Suns GM: Preference would be to package picks to acquire star
Dec 14, 2013, 4:38 AM | Updated: 4:38 am

Before the 2013-14 season began, the date everyone had highlighted as the most important for the Phoenix Suns was June 26.
The 2014 NBA Draft.
After spending the offseason shipping out veteran pieces — Caron Butler, Jared Dudley, Luis Scola, Marcin Gortat, Shannon Brown — for cap flexibility and draft assets, the perception was that the Suns would be among the league’s bottom feeders — the type of candidate with an ability to select from a pool of freshman phenoms that include Aaron Gordon, Andrew Wiggins, Jabari Parker and Julius Randle.
A little more than a quarter of the way through the campaign, though, and that tune has changed somewhat when it comes to evaluating Phoenix’s present-day prospects.
Jeff Hornacek’s squad (13-9) is off to the best start in franchise history since the 2009-10 season, and looks closer to competing for a playoff spot than a spot in the bottom three of the draft lottery.
While the team would still potentially have up to four picks (Phoenix, Indiana, Minnesota’s top-13 protected and Washington’s top-12 protected) in June’s draft, first-year general manager Ryan McDonough is well aware that he might have to take a different avenue when it comes to acquiring a star. Well, somewhat different.
Speaking with NBA.com writer Scott-Howard Cooper, McDonough suggested that depending how many picks the Suns have come June, the team might explore the possibility of packaging multiple in order to land a proven star.

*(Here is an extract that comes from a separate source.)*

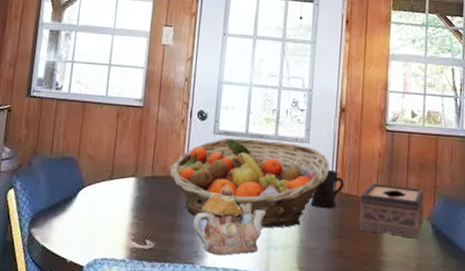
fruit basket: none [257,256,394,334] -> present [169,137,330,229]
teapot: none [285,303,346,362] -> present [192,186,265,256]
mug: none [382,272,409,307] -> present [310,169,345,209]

“I think one of the things that’s important for people to realize is that we may not draft four players even if we have four picks,” McDonough told NBA.com. “Our preference would probably be to maybe package a few of them. We’re obviously all looking for stars and we feel like we can put together a package as good, if not better, than any other team in the league if and when a star becomes available. That’s kind of generally what we’ve wanted to do, not only with our draft-pick situation but also with the cap space that we’ve acquired.”